Leech Seed - 90% Accuracy - Leeches 12.5% of affected Pokemon's HP per turn. Does not affect opposing Grass-types.

One half of the famous SubSeed combination, and a real pain in the ass on defensive Pokemon. It's the only form of healing available to many Pokemon, especially Ferrothorn, and its ability to heal the user while simultaneously wearing down opposing Pokemon makes it tough to deal with in general.

Aromatherapy - --% Accuracy - Removes all status effects from user's team.

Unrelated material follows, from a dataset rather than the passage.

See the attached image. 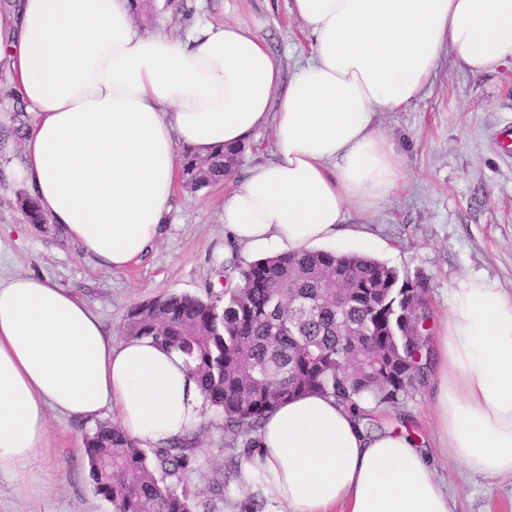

One of two "cleric" moves alongside Heal Bell, Aromatherapy is a great option for stall and balance teams, as it counters crippling burns, paralysis, poison, and even sleep inflicted on the team. Its distribution leaves a bit to be desired, but there are still a couple decent users, like Shaymin and Roserade.

Synthesis - --% Accuracy - Heals the user for 50% HP. During sun, healing is increased to 66%. During rain, sandstorm, and hail, healing is decreased to 25%.

It's no Roost, but it still works. More useful in lower tiers than in OU because of the prevalence of weather, it's still pretty solid in OU on sun teams that want to keep key Pokemon alive.


Grass is one of those types that just gets better and better every generation, and it's really hit its stride in Generation 5. As a core asset on all four different weathers, and a prime way to combat the two most popular as well, Grass has quickly proven indispensable, and Generation 5 boasts the highest number of Grass-types in OU ever. So when you make your next team, try a couple of them out! They're sure to grow on you.